Page extract:

Tuesday, December 22, 2015

The Coming of the Sun: a three-part solstice sermon

© Copyright Peter Trimming and licensed for reuse under this Creative Commons Licence.

This is the text of the three-part sermon delivered at the Thomas Jefferson Memorial Church - Unitarian Universalist on Sunday, December 20th, 2015.  I was weaving worship with two of our lay Worship Weavers.  Given the way our conversations about the theme unfolded, and the nature of the service itself, we decided that each of us would offer a perspective on our topic.  This is a collaborative version of the "jewel" form of sermon construction -- holding up and idea and, as if it were a diamond, turning it took look at several different facets.  You can listen to the sermon if you'd like, as always.  (I'd note that Lucy Wayne became a part of the Worhip Weavers' Guild this year, and then promptly moved with her husband to Israel.  It was especially delightful to be able to welcome her into the pulpit during a visit back to the U.S.)

Part 1:  Lucy Wayne
Today we are exploring our church’s theme for December, expectation. We are also considering the phenomenon of the coming of the sun.

Recorded data:
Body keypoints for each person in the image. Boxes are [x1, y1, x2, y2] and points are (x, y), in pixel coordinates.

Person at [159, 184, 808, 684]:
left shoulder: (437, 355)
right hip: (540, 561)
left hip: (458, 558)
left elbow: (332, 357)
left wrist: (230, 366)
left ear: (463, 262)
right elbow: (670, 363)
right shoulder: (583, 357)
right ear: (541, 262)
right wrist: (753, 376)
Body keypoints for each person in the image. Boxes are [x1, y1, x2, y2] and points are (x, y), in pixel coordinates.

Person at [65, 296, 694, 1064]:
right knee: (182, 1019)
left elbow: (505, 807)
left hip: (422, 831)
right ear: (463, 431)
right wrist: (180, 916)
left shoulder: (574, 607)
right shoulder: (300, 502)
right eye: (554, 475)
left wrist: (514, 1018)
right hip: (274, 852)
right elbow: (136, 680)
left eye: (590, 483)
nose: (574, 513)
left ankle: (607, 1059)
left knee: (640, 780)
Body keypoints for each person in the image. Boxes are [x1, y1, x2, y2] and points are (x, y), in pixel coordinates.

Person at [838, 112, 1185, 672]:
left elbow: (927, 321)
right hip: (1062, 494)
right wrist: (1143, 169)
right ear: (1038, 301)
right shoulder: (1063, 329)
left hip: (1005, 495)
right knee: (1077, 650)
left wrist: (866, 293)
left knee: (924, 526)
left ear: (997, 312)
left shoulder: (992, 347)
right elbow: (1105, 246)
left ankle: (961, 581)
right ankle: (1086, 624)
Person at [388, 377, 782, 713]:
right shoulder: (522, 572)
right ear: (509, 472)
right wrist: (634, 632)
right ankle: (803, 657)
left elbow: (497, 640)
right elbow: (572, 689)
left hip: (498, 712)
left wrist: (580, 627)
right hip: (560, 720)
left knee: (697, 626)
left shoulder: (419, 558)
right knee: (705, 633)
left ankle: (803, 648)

Study questions:
• A. In the solstice sermon post, on what date was the three-part sermon delivered?
• B. Retype everything in the solstice sermon post from "Tuesday, December 22, 2015" down to "this Creative Commons Licence.".

Task-by-task results:
• A. Sunday, December 20th, 2015.

• B.
Tuesday, December 22, 2015

The Coming of the Sun: a three-part solstice sermon

© Copyright Peter Trimming and licensed for reuse under this Creative Commons Licence.